Co-routines are baby threads. Or perhaps super threads. In effect, they are threads whose scheduling is undecided. Python and Lua both implement co-routines at a language level, and for good reason. In python, they are used as an extension to generators, whereas in Lua they are used to model more complex iterator patterns and to handle concurrency issues in non-concurrent systems.

So, more to the point, the language should probably implement co-routines at the language level (for syntax prettiness purposes). A co-routine is a superclass of a function; any function is at least a one-step co-routine. What makes a co-routine different from a generator is that it can consume new inputs on every step (rather than just yielding outputs).

Since Brick is statically typed, co-routines may yield a problem - a co-routine may not want to yield the same type in all cases, and determining if the caller is expecting the correct ones can be difficult.

So, on to the actual syntax.

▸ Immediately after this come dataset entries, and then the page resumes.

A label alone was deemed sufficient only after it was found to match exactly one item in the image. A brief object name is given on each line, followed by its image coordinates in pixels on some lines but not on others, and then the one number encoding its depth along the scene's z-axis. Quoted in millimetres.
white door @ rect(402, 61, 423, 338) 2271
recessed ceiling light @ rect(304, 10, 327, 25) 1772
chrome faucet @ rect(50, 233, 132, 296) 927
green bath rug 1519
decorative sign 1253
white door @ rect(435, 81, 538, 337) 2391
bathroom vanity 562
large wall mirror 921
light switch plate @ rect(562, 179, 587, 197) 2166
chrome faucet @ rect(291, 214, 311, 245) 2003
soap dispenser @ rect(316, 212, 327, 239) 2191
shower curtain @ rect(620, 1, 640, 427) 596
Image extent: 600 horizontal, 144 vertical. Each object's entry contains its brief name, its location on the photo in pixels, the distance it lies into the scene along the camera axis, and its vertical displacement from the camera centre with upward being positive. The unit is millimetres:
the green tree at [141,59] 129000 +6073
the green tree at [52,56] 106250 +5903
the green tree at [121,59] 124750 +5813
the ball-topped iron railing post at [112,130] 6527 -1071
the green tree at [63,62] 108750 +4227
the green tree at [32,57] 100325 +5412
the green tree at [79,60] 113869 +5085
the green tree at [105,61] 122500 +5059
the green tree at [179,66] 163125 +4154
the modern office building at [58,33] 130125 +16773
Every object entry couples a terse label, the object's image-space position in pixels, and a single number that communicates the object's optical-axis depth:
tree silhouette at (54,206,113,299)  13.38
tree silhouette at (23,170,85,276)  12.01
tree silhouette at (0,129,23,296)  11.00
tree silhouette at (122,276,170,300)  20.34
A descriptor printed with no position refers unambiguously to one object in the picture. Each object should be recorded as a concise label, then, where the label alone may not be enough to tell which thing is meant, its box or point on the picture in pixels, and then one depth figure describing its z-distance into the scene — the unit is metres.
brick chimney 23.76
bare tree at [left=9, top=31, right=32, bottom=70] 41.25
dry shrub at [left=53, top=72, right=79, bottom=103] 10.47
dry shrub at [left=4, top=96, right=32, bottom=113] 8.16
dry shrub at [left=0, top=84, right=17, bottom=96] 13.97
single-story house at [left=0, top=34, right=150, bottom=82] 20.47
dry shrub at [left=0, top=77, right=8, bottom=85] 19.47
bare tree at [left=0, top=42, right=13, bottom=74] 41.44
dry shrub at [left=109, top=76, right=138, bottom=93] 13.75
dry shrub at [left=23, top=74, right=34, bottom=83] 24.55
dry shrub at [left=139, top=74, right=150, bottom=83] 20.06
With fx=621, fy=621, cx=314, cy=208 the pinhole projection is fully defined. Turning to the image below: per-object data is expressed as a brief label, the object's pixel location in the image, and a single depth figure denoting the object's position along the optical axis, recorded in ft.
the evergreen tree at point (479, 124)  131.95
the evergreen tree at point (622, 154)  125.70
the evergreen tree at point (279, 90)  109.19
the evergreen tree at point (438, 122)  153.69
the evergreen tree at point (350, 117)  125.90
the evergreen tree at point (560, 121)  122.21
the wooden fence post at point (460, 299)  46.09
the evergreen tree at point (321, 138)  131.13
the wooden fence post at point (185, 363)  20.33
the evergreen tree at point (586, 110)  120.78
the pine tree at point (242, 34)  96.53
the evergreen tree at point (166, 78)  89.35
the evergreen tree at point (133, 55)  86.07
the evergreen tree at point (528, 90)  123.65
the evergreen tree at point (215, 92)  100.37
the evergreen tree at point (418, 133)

In Python, coroutines were kind of hacked onto generators, so I'm going to ignore its ugly syntax for them:

def foo():
    for i in range(10):
        yield i # generator

def bar():
    state = 1
    for i in range(10):
        state += (yield state) # coroutine

def main():
    while True:
        print(bar.send(math.random(0,20)))

Lua's syntax is a bit less unnatural, but still cumbersome.

function bar()
    local state = 1
    for i=1,10 do
        state = state + coroutine.yield(state)
    end
end

local core = coroutine.wrap(bar)

function main()
    while true do
        print(core(math.random(0, 20)))
    end
end

(Lua has some more functions, such as resume, if you want to avoid the wrap shortcut)

So, what variety of coroutine syntax would fit in well with the language...?
I think something like

fn bar ->
    let x = 1
    10.times ->
        x += ^.receive(x)

fn main ->
   while true ->
        puts(bar.send(math.random(0, 20)))

Which has none of the yield-keyword-ambiguity that python has, while avoiding the high verbosity of lua's coroutines. Additionally, using ^ to store a function's state (if we view a function has a state machine) makes sense in this context, also making coroutine 'trampolining' (yielding all the way down to the initial thread/scheduler so it can schedule/start the next task) un-needed, since the child can simply go

^^.send(result)

(This is actually one of the major problems in a coroutine-based system, the need to trampoline back down to the scheduler to pass inputs around. Being able to avoid that is pretty cool.)